Jaap de Hoop Scheffer’s position on oil and gas was affirmed by his successor, Anders Fogh Rasmussen, who informed NATO delegates that the organization “need[s] to look more closely at protecting our critical energy infrastructure”, concluding that “There is a direct link between energy security and maritime security”,13 which is consistent with the off-shore rights granted to Shell et al., mentioned above.

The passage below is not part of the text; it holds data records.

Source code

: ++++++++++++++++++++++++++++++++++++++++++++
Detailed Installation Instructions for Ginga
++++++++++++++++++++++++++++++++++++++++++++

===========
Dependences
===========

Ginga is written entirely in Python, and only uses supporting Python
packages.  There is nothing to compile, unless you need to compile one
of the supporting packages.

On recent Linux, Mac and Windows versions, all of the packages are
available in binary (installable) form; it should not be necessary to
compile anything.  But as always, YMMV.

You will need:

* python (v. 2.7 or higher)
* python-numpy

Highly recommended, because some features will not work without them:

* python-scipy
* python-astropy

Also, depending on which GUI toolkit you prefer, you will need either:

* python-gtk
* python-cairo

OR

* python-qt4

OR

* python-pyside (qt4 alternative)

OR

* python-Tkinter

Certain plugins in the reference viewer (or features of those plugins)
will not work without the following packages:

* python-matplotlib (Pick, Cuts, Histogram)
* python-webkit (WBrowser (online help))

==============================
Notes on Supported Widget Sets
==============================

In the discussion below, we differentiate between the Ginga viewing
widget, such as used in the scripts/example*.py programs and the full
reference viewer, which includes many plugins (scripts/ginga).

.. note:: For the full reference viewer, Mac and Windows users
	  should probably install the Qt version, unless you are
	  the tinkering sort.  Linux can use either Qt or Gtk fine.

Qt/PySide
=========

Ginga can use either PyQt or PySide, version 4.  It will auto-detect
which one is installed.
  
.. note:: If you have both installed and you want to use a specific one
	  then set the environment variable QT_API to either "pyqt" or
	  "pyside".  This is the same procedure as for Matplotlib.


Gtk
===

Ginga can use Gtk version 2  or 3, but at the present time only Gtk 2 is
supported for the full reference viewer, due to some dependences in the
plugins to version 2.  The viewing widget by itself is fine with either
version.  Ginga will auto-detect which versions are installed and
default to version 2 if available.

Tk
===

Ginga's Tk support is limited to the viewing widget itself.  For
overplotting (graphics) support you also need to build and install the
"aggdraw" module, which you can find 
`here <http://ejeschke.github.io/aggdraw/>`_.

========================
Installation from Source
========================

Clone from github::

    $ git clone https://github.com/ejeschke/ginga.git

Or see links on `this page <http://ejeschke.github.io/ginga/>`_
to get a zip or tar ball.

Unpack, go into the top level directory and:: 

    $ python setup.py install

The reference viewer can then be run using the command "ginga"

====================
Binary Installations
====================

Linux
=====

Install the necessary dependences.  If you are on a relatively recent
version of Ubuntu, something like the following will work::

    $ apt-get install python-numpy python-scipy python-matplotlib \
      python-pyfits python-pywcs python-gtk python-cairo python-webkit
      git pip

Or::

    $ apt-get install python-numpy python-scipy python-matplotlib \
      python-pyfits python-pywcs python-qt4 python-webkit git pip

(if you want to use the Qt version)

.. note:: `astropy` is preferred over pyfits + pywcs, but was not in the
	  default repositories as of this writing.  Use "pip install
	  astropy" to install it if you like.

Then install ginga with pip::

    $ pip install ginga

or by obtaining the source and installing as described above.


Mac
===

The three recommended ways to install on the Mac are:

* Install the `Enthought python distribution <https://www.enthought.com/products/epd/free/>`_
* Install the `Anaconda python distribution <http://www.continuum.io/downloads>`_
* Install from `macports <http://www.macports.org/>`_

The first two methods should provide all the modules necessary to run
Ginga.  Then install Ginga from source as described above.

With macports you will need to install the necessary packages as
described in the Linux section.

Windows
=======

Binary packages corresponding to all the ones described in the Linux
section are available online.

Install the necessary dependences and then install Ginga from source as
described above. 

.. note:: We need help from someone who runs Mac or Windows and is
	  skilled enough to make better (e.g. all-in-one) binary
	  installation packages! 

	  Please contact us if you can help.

Equally, “no fly zones” would also violate international law, unless approval was granted by the Security Council.

“As the recent revolutions have shown, Arabs and Muslims are perfectly capable of getting rid of their despotic rulers without violence; much to the West’s chagrin, of course.”

Between 1991 and 2002, Britain and America relentlessly bombed Iraq under the rubric of protecting Iraq’s Kurds – the very people who were murdered by Saddam Hussein with Anglo-American weapons. Britain’s then-secretary of state for defence, Geoff Hoon, said that the “no fly zones” were “based on the overwhelming humanitarian necessity of protecting people on the ground, combined with the need to monitor the effect of UNSCR [United Nations Security Council Resolution] 688; so it is the two taken in combination that provide[d] the legal justification”.

The British Ministry of Defence did not quite agree, informing the Iraq Inquiry that: “[t]he no-fly zones were not themselves justified on the grounds of self defence – there was no evidence of the threat of an imminent attack [from Saddam Hussein]... Nor were the no-fly zones explicitly authorized by the Security Council [emphasis in original].” In other words, they were illegal.14 Considering the fact that at the time, Britain and America were murdering Iraqi children with illegal, genocidal sanctions, which ended up killing 1.5 million Iraqis, mostly children, we can’t possibly take the humanitarian argument seriously.

If the pattern of NATO “invention” in Kosovo and Afghanistan, as well Anglo-American assaults on Iraq, is applied even in any small degree to Libya, the fate of Raafat al-Ghossain could become that of others. There could be some dire humanitarian disasters on the horizon – all under the pretext of supporting democracy. As the recent revolutions have shown, Arabs and Muslims are perfectly capable of getting rid of their despotic rulers without violence; much to the West’s chagrin, of course.